This is something that fundamentally can't work, unfortunately. One showstopper (and there may be others) is subgroup size. Nvidia hardware has a subgroup (warp) size of 32, while Intel's subgroup size story is far more complicated, and depends on a compiler heuristic to tune. The short version of the story is that it's usually 16 but can be 8 if there's a lot of register pressure, or 32 for a big workgroup and not much register pressure (and for those who might reasonably question whether forcing subgroup size to 32 can solve the compatibility issue, the answer is that it will frequently cause registers to spill and performance to tank). CUDA code is not written to be agile in subgroup size, so there is no automated translation that works efficiently on Intel GPU hardware.

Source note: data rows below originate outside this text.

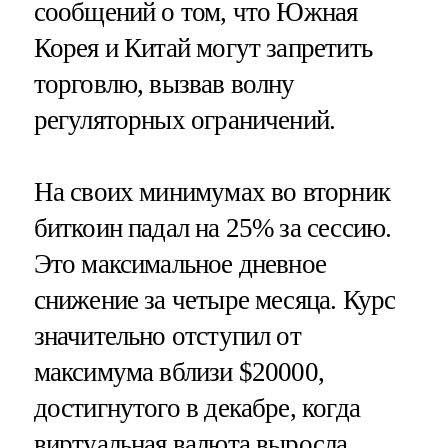
сообщений о том, что Южная
Корея и Китай могут запретить
торговлю, вызвав волну
регуляторных ограничений.
На своих минимумах во вторник
биткоин падал на 25% за сессию.
Это максимальное дневное
снижение за четыре месяца. Курс
значительно отступил от
максимума вблизи $20000,
достигнутого в декабре, когда
виртуальная валюта выросла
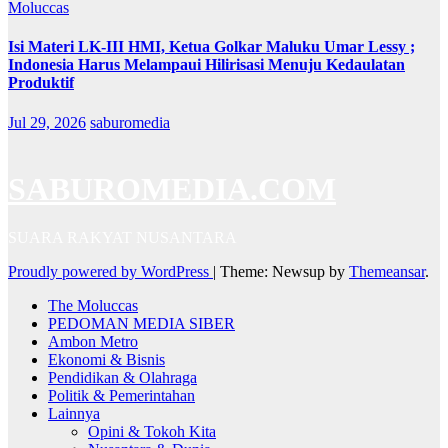
Moluccas
Isi Materi LK-III HMI, Ketua Golkar Maluku Umar Lessy ;
Indonesia Harus Melampaui Hilirisasi Menuju Kedaulatan
Produktif
Jul 29, 2026
saburomedia
SABUROMEDIA.COM
SUARA RAKYAT NUSANTARA
Proudly powered by WordPress
|
Theme: Newsup by
Themeansar
.
The Moluccas
PEDOMAN MEDIA SIBER
Ambon Metro
Ekonomi & Bisnis
Pendidikan & Olahraga
Politik & Pemerintahan
Lainnya
Opini & Tokoh Kita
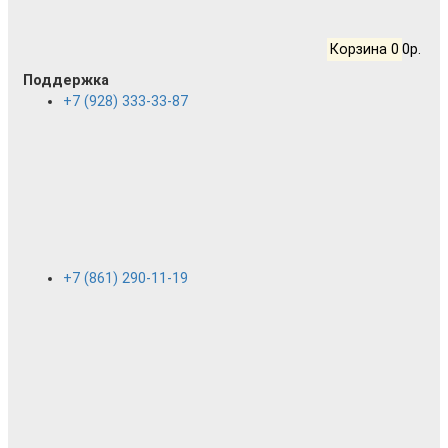
Корзина
0
0р.
Поддержка
+7 (928) 333-33-87
+7 (861) 290-11-19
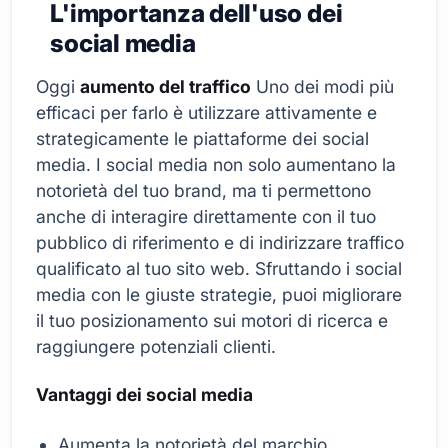
L'importanza dell'uso dei
social media
Oggi
aumento del traffico
Uno dei modi più
efficaci per farlo è utilizzare attivamente e
strategicamente le piattaforme dei social
media. I social media non solo aumentano la
notorietà del tuo brand, ma ti permettono
anche di interagire direttamente con il tuo
pubblico di riferimento e di indirizzare traffico
qualificato al tuo sito web. Sfruttando i social
media con le giuste strategie, puoi migliorare
il tuo posizionamento sui motori di ricerca e
raggiungere potenziali clienti.
Vantaggi dei social media
Aumenta la notorietà del marchio.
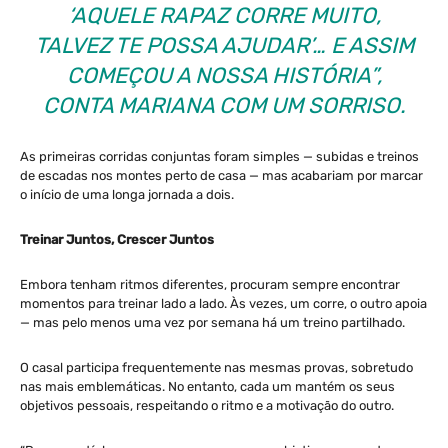
‘AQUELE RAPAZ CORRE MUITO,
TALVEZ TE POSSA AJUDAR’… E ASSIM
COMEÇOU A NOSSA HISTÓRIA”,
CONTA MARIANA COM UM SORRISO.
As primeiras corridas conjuntas foram simples — subidas e treinos
de escadas nos montes perto de casa — mas acabariam por marcar
o início de uma longa jornada a dois.
Treinar Juntos, Crescer Juntos
Embora tenham ritmos diferentes, procuram sempre encontrar
momentos para treinar lado a lado. Às vezes, um corre, o outro apoia
— mas pelo menos uma vez por semana há um treino partilhado.
O casal participa frequentemente nas mesmas provas, sobretudo
nas mais emblemáticas. No entanto, cada um mantém os seus
objetivos pessoais, respeitando o ritmo e a motivação do outro.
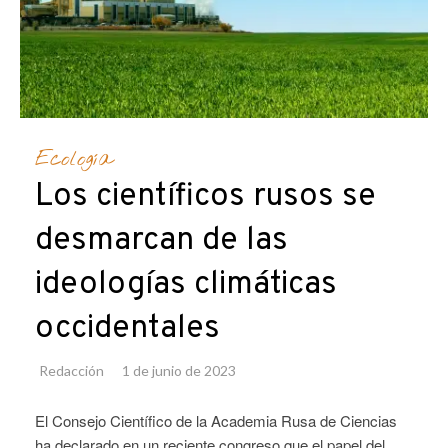
Ecología
Los científicos rusos se
desmarcan de las
ideologías climáticas
occidentales
Redacción
1 de junio de 2023
El Consejo Científico de la Academia Rusa de Ciencias
ha declarado en un reciente congreso que el papel del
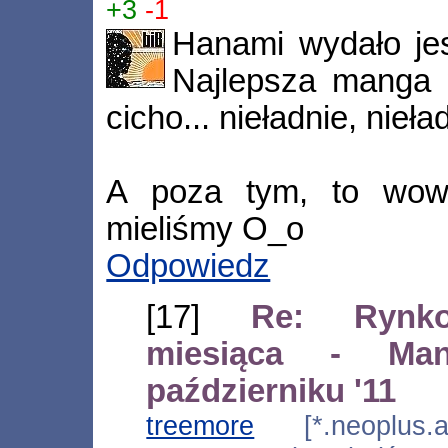
+3
-1
Hanami wydało jes
Najlepsza manga
cicho... nieładnie, nieła
A poza tym, to wow,
mieliśmy O_o
Odpowiedz
[17]
Re: Rynk
miesiąca - M
październiku '11
treemore
[*.neoplus.ad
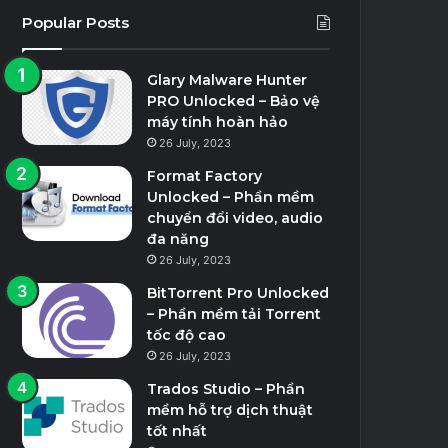
Popular Posts
Glary Malware Hunter
PRO Unlocked – Bảo vệ
máy tính hoàn hảo
26 July, 2023
Format Factory
Unlocked – Phần mềm
chuyển đổi video, audio
đa năng
26 July, 2023
BitTorrent Pro Unlocked
– Phần mềm tải Torrent
tốc độ cao
26 July, 2023
Trados Studio – Phần
mềm hỗ trợ dịch thuật
tốt nhất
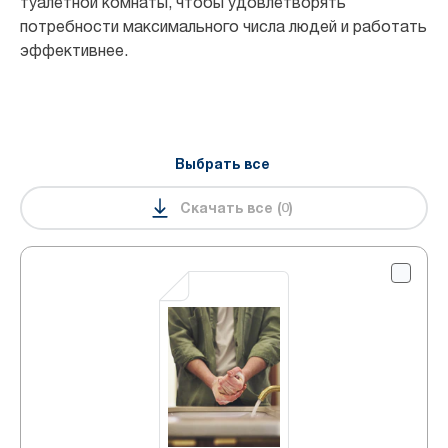
туалетной комнаты, чтобы удовлетворять
потребности максимального числа людей и работать
эффективнее.
Выбрать все
Скачать все
(
0
)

Longer term, I think we can write GPU code that is portable, but it will require building out the infrastructure for it. Vulkan compute shaders are one good starting point, and as of Vulkan 1.3 the "subgroup size control" feature is mandatory. WebGPU is another possible path to get there, but it's currently lacking a lot of important features, including subgroups at all. There's more discussion of subgroups as a potential WebGPU feature in [1], including how to handle subgroup size.
Things like this are often useful even if they're not optimal. Before you had a piece of code that simply would not run on your GPU. Now it runs. Even if it's slower than it should be, that's better than not running at all. Which makes more people willing to buy the GPU.
Then they go to the developers and ask why the implementation isn't optimized for this hardware lots of people have and the solution is to do an implementation in Vulkan etc.
Longer term, I think we can write GPU code that is portable, but it will require building out the infrastructure for it. Vulkan compute shaders are one good starting point, and as of Vulkan 1.3 the "subgroup size control" feature is mandatory. WebGPU is another possible path to get there, but it's currently lacking a lot of important features, including subgroups at all. There's more discussion of subgroups as a potential WebGPU feature in [1], including how to handle subgroup size.
[1]: https://github.com/gpuweb/gpuweb/issues/3950